On Friday, the Connector Board met to discuss customer service and business operations changes needed for ACA implementation and voted to release draft regulations on the small business wellness program. Materials from the meeting are here.
Customer Service Technology and Business Operations
The Connector’s customer service and business operations needs are changing due to implementation of the Affordable Care Act (ACA). Currently, the Connector administers two separate programs: Commonwealth Care (subsidized coverage for individuals) and Commonwealth Choice (unsubsidized coverage for individuals, families and small businesses).
Under the ACA, the Connector will run a single integrated program for individuals (subsidized and unsubsidized) and small employers, which requires new technology-driven customer service and business operations capabilities including:
• Call center support for real-time, integrated eligibility determinations for premium tax credits and cost-sharing reductions.
• Consumer support in navigating new products, programs, and subsidy calculations.
• Member support using online tools, such as web chat and email message centers.
• Assistance for new populations (e.g. in the future – businesses with up to 100 employees).
• Establish a Customer Service Contact Center where members can receive assistance by phone, email, online chat and in person.
On Friday, the Connector issued a Request for Proposals (RFP) from vendors who can provide these new capabilities. The Connector plans to select a bidder by January 30, 2013.

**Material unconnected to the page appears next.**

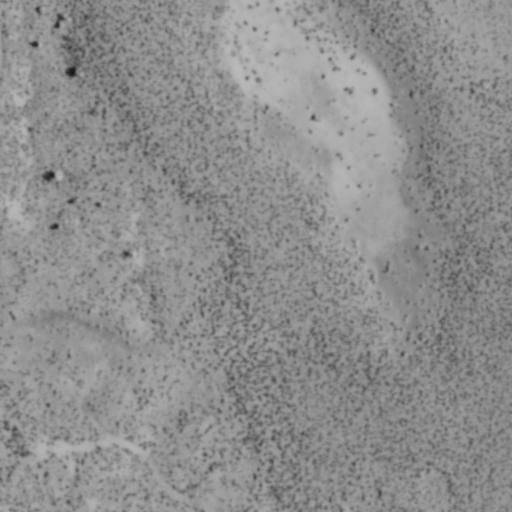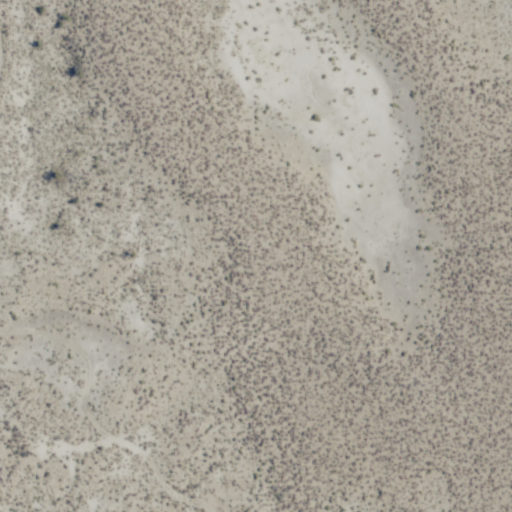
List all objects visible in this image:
road: (0, 329)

Sub-Connector Licensing Procedures RFI
Under Chapter 58 of the Acts of 2006, the Connector has the authority to license sub-connectors, which are local organizations with experience in the small business health insurance market. On Friday, the Connector released a Request for Information (RFI) seeking feedback from market stakeholders on their proposed straw man model to license sub-connectors.

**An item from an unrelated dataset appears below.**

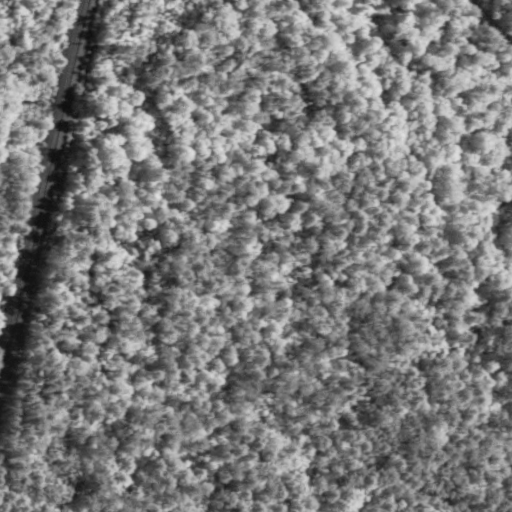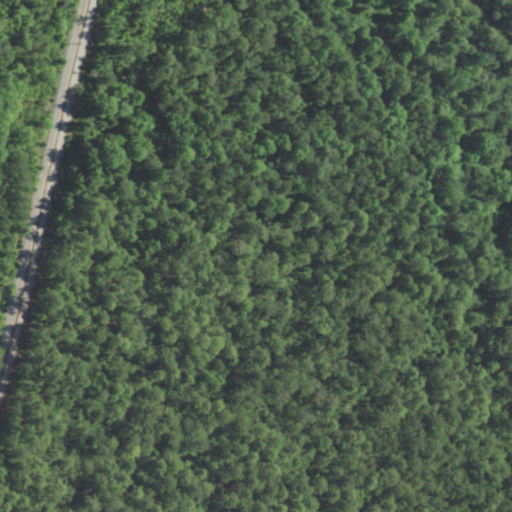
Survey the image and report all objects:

The proposed model creates formal links between the Connector and “alternative distribution channels” (e.g., brokers and business associations) to increase access to qualified health plans (QHPs) and wellness programs offered by the Connector. Sub-connectors would be licensed to sell all QHPs the Connector offers to small groups, but it is the sub-connector’s responsibility to establish agreements with carriers to distribute these plans. Sub-connectors will also be required to perform administrative functions, such as enrollment, customer service and premium billing, for all small businesses that enroll through them.
Wellness Track premium rebates will be available to small employers who shop and purchase a plan through the Connector using the proposed sub-connector straw man model. If permitted by the federal government, the Connector also intends to offer ACA small business tax credits to groups that purchase a Connector plan through a sub-connector.

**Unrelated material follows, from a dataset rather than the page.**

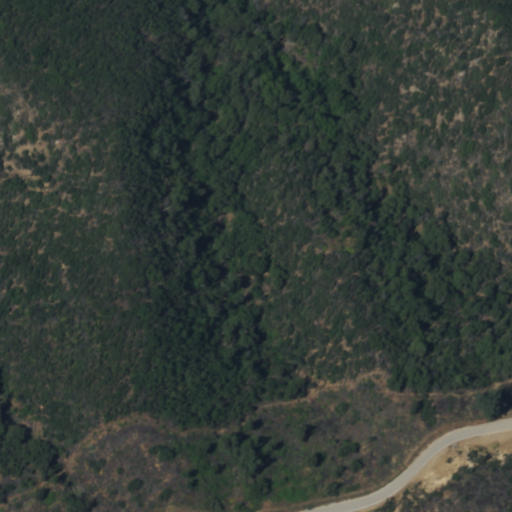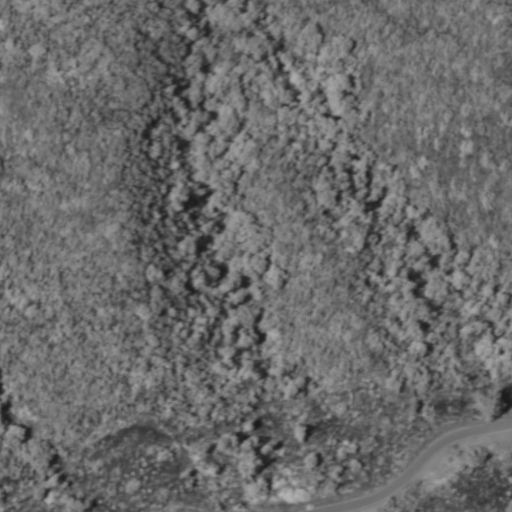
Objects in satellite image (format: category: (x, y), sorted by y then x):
road: (414, 467)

Connector Board member Dolores Mitchell sparked a discussion about whether the sub-connector model is in the best interest of the Connector. Robin Callahan (MassHealth) responded that she understands the model as creating more roads to the Connector. Glen Shor noted that the proposed model is structured in a way that works with the market and the RFI is intended to gauge market reaction and help refine what the sub-connector model. Connector staff plan to come back to the Board with feedback from the RFI in early 2013.
Small Group Wellness Incentive Program
Chapter 288 of the Acts of 2010 created a small business wellness rebate program through the Connector to encourage small employers to participate in wellness activities. The original statute limited eligibility to small employers that qualified for ACA tax credits – employers with fewer than 25 employees and an average annual salary less than $50,000.
However, the Connector found these eligibility criteria too limiting, as most small employers’ salaries at the ACA-required level typically do not offer health insurance. To address this problem, last year’s state budget included language to allow the Connector to redefine eligibility for their wellness program – known as Wellness Track – through regulations.
Connector staff recommended the following updated eligibility criteria:
• Eliminate the salary restriction
• Make small groups eligible for rebates for three years as long as they complete the wellness requirements
• Make the program available to small groups that purchase directly through the Connector and those that purchase through a Connector-licensed sub-connector
The Connector Board voted to release these draft regulations for comment, with a public hearing scheduled for January 3rd.
The next Connector Board meeting is scheduled for Thursday, December 13th, 9:00 am at 1 Ashburton Place, 21st floor.